• The data
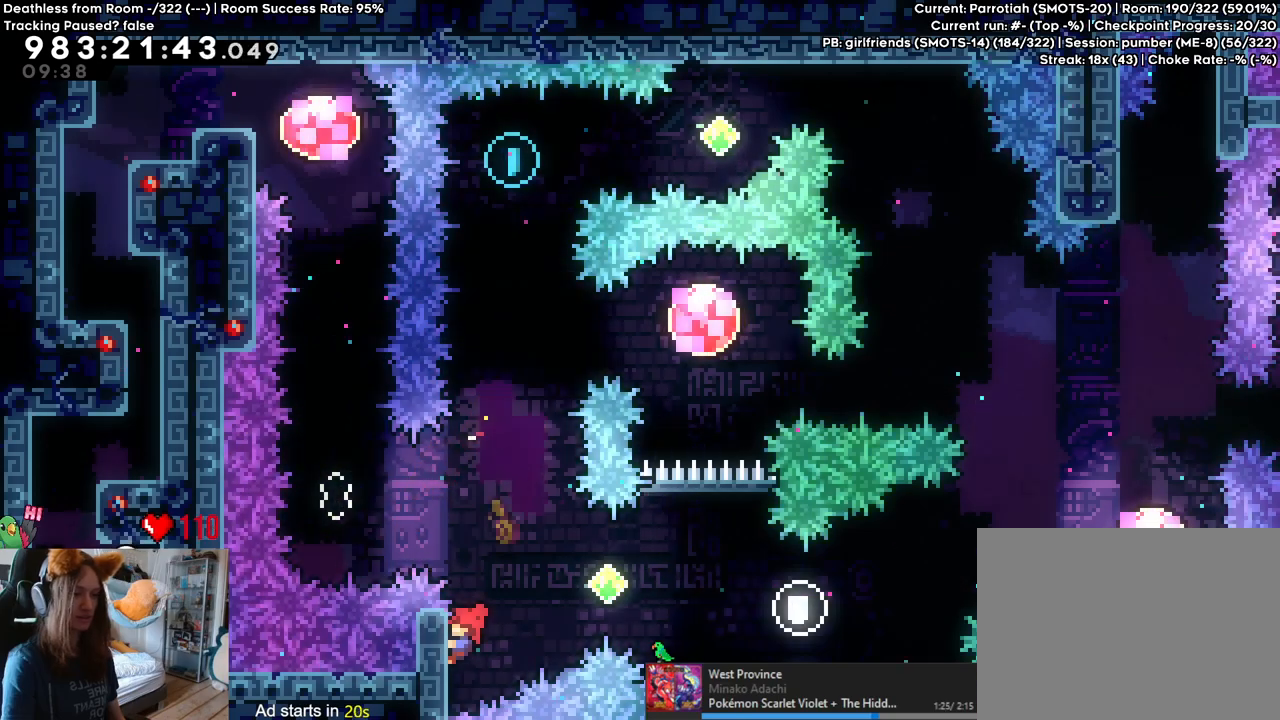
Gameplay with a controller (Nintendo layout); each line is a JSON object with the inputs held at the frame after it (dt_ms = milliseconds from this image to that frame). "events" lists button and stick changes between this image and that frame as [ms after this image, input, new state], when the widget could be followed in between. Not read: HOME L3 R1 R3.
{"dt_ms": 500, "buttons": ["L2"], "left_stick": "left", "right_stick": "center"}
==
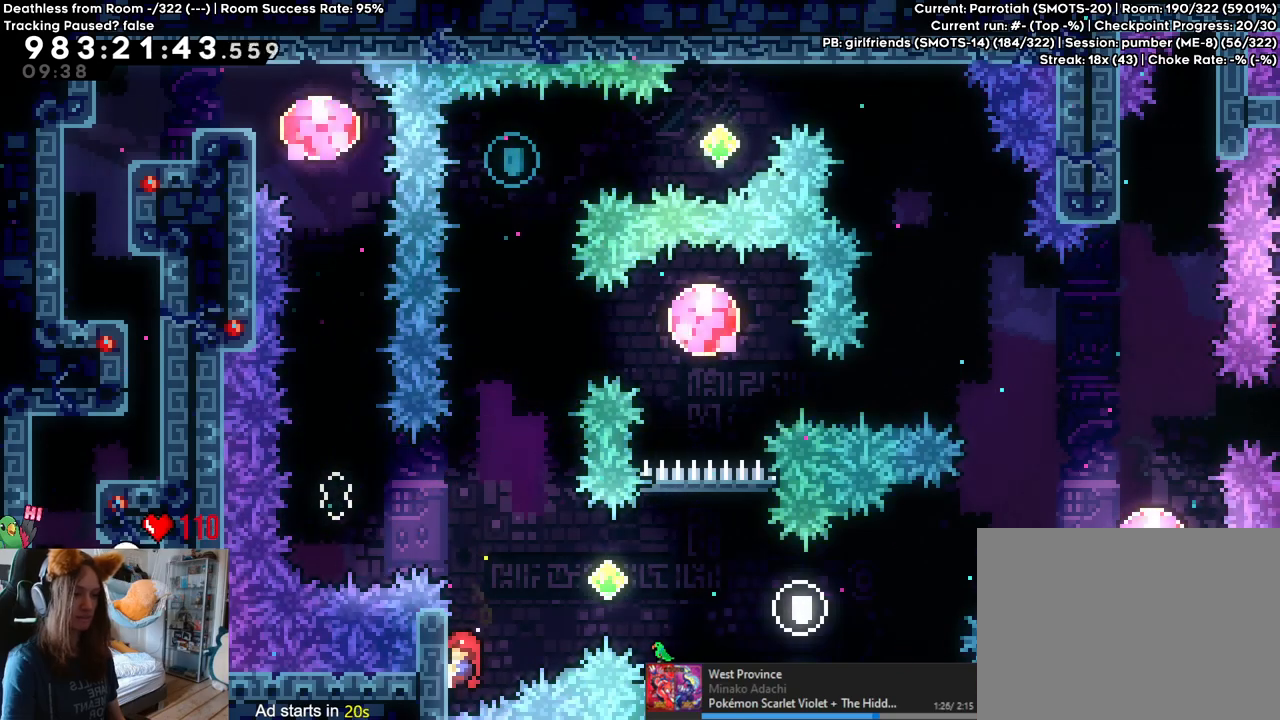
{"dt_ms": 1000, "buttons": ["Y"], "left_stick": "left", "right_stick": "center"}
---
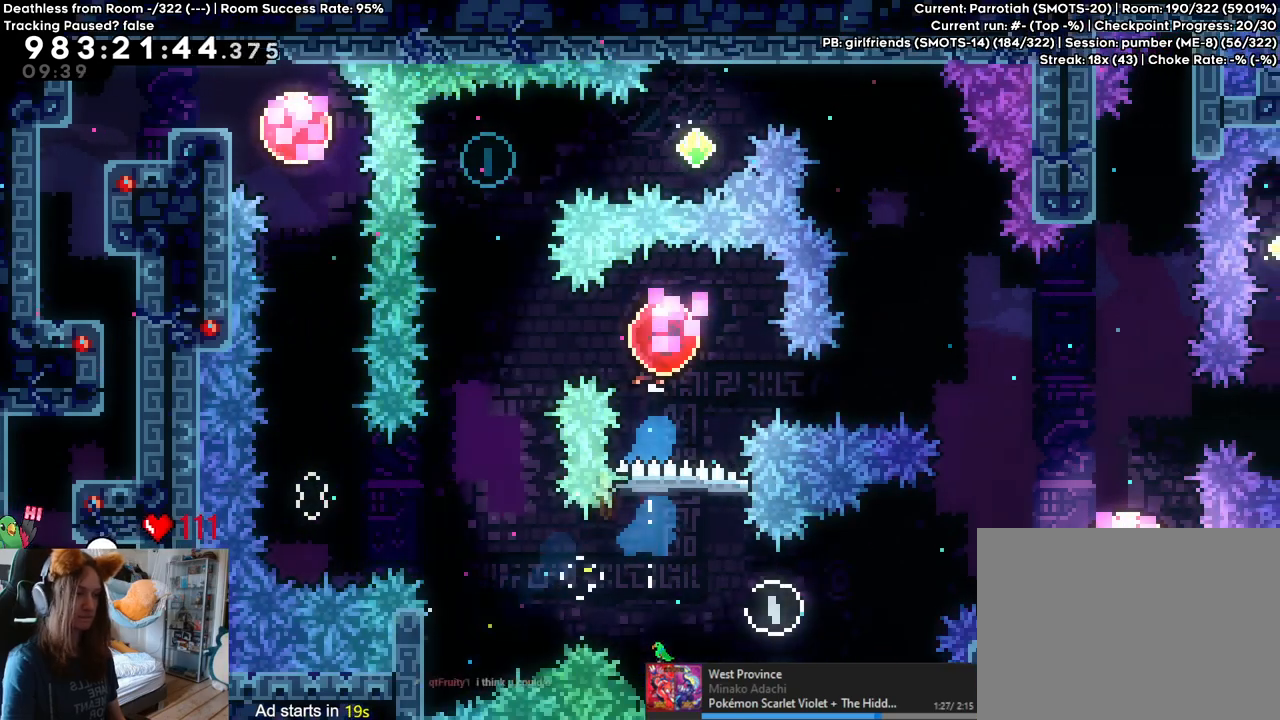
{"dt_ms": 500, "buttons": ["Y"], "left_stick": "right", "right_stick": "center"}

• What to work on
Every line in the data that holds the string "center" should be copied.

• Solution to this task
{"dt_ms": 500, "buttons": ["L2"], "left_stick": "left", "right_stick": "center"}
{"dt_ms": 1000, "buttons": ["Y"], "left_stick": "left", "right_stick": "center"}
{"dt_ms": 500, "buttons": ["Y"], "left_stick": "right", "right_stick": "center"}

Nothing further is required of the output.